Investors ultimately need to exercise discipline, trust their analysis, and not fall prey to psychological biases that drive sub-optimal decisions.
Tesla Stock Needs to Cool Down
Betting against Tesla is not for the faint-hearted. It’s also true that Tesla delivered an all-time high of 139,300 vehicles in Q3. Its long-term shareholders are enjoying the fruits of their investments.
But across the board, every valuation metric is screaming that the stock is overvalued. You cannot ignore these signs. Analysts have an average 12-month price target of $396 on the shares, about 35% below its level in late-morning trading today.
Plus, even the arguments that most bullish analysts make have holes in them. For instance, Tesla is not the only racehorse in China. NIO (NYSE:NIO) and Xpeng(NYSE:XPEV) are well-entrenched in the market. Meanwhile, Dongfeng(OTCMKTS:DNFGF), BAIC, GAC (OTCMKTS:GNZUF), Chery, BYD(OTCMKTS:BYDDF), and Geely (OTCMKTS:GELYF) are also making significant inroads there.

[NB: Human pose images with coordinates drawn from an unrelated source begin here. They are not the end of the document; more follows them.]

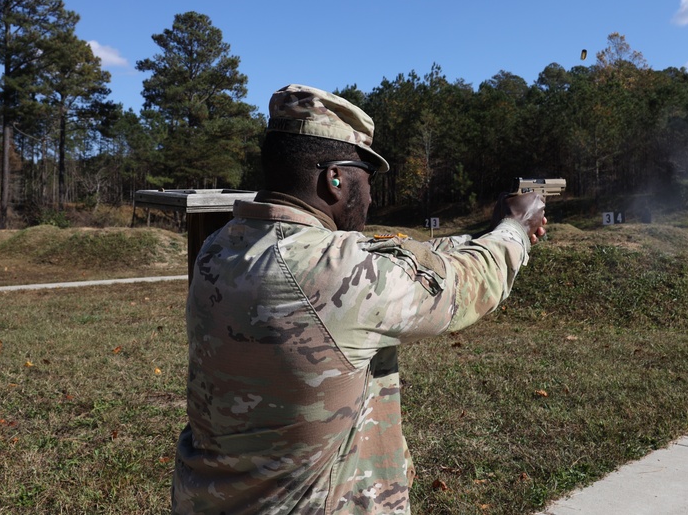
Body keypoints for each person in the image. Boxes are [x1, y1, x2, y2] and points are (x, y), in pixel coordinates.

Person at [172, 84, 547, 514]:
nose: (369, 196)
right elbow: (467, 283)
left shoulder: (219, 248)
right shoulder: (335, 270)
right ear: (334, 179)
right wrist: (514, 228)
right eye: (367, 179)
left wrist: (477, 235)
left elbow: (393, 258)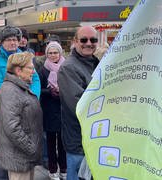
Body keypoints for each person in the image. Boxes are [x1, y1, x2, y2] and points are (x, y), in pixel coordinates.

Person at [0, 25, 41, 180]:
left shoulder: (24, 56)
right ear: (2, 42)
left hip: (27, 107)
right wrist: (21, 99)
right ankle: (3, 176)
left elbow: (35, 79)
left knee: (23, 140)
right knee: (7, 144)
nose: (13, 43)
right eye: (9, 40)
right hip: (7, 108)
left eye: (15, 40)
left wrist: (33, 98)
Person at [57, 26, 99, 180]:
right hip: (79, 142)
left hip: (95, 138)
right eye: (84, 40)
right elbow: (79, 106)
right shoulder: (69, 68)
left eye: (93, 40)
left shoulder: (96, 63)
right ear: (75, 41)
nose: (89, 43)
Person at [0, 52, 43, 180]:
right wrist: (31, 148)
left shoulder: (19, 87)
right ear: (18, 70)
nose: (33, 71)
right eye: (30, 68)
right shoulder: (10, 90)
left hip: (24, 156)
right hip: (19, 158)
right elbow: (12, 127)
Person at [38, 41, 67, 180]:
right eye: (50, 53)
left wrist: (63, 91)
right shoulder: (43, 70)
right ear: (46, 54)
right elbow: (38, 89)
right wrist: (50, 92)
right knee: (50, 142)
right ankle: (52, 169)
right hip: (49, 109)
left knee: (63, 142)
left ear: (60, 53)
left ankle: (64, 168)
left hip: (63, 109)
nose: (53, 55)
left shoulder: (66, 67)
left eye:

The Chinese are also famous for supporting their own brands; Beijing used a $1.4 billion loan to bail out Nio after its sales dried up due to the novel coronavirus.
Plus, although EVs are in vogue, the oil and gas sector is not dead. According to pre-pandemic data from the International Energy Agency (IEA), global oil and gas demand will continue to grow for decades. Covid-19 certainly has had an impact on our attitudes towards gas guzzlers. But there’s a lot of pent-up demand for them that will be unleashed once vaccines for the coronavirus are made available to everyone.
Employ a Wait-and-See Approach
It’s tough to argue against a stock that has returned 640% in 2020. And this quarter, 1 million fully electric and plug-in-hybrid vehicles may be sold worldwide.
However, Tesla remains overly dependent on the declining business of selling emissions credits. And it simply cannot sell enough cars to justify its current market capitalization, which is as much as the next six next most valuable global automakers — Toyota(NYSE:TM), Volkswagen (OTCMKTS:VLKAF), Daimler (OTCMKTS:DDAIF), General Motors (NYSE:GM), BMW and Honda (NYSE:HMC) — combined.
By all metrics, Tesla stock is overvalued at this stage. You wouldn’t want to be caught on the wrong side of this one when it plunges.